Il n’est rien. Une silhouette de plateau télé. Un homme qui agite ses peurs comme d’autres secouent des cloches pour couvrir le silence. Président ? Même l’Histoire esquisse un sourire fatigué à cette idée. Conseiller municipal ? Encore faudrait-il qu’une ville accepte de transformer ses trottoirs en bunker mental.

Et pourtant, le voilà qui renifle les mots comme un douanier halluciné à la frontière des langues.
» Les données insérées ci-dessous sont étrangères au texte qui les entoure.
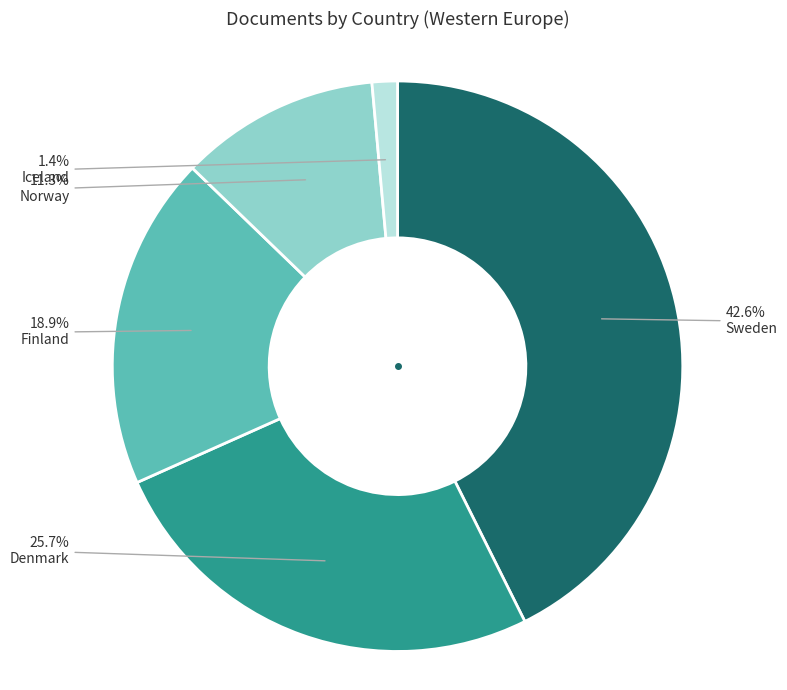

Does any single category account for the majority?

No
Cette fois, Emmanuel Macron a prononcé « maboul ». Un mot banal, usé par les générations, passé de bouche en bouche comme une vieille pièce sale. Mais pour Éric Zemmour, ce n’est plus un mot. C’est une infiltration. Une preuve. Presque une opération clandestine menée par l’ombre arabo-musulmane contre la citadelle française.

Le problème avec les obsédés de la pureté, c’est que l’Histoire adore leur cracher au visage.

« Maboul » est arrivé en France au XIXe siècle, rapporté par les soldats français d’Afrique du Nord. Une importation coloniale. Un souvenir de caserne. Autrement dit : ce mot n’a pas traversé la Méditerranée caché dans une barque en 2026. Il est entré par la grande porte de l’empire français, bottes aux pieds et fusil sur l’épaule.

Et le massacre continue.
Alcool. Algèbre. Algorithme. Chiffre. Hasard. Zéro. Abricot. Café. Sucre. Sirop. Safran…. Et la liste s’étire comme un interrogatoire sans fin…

Des mots arabes. Partout. Dissimulés dans les manuels scolaires, les romans nationaux, les discours républicains. Des siècles que la langue française vit avec ces « intrus » sans déclencher l’apocalypse annoncée.

Blaise Pascal pensait avec des concepts hérités des mathématiques arabes. Molière écrivait avec une langue déjà métissée, déjà contaminée, déjà mondiale et traversée d’influences venues d’ailleurs.

À moins, bien sûr, qu’eux aussi aient participé au grand complot.

La vérité est plus simple. Et plus humiliante pour les prophètes de décadence : une langue vivante dévore le monde autour d’elle. Elle vole, recycle, transforme, absorbe. C’est ainsi qu’elle survit.

Le reste, ce ne sont pas des analyses. Ce sont des crises d’angoisse déguisées en théorie politique.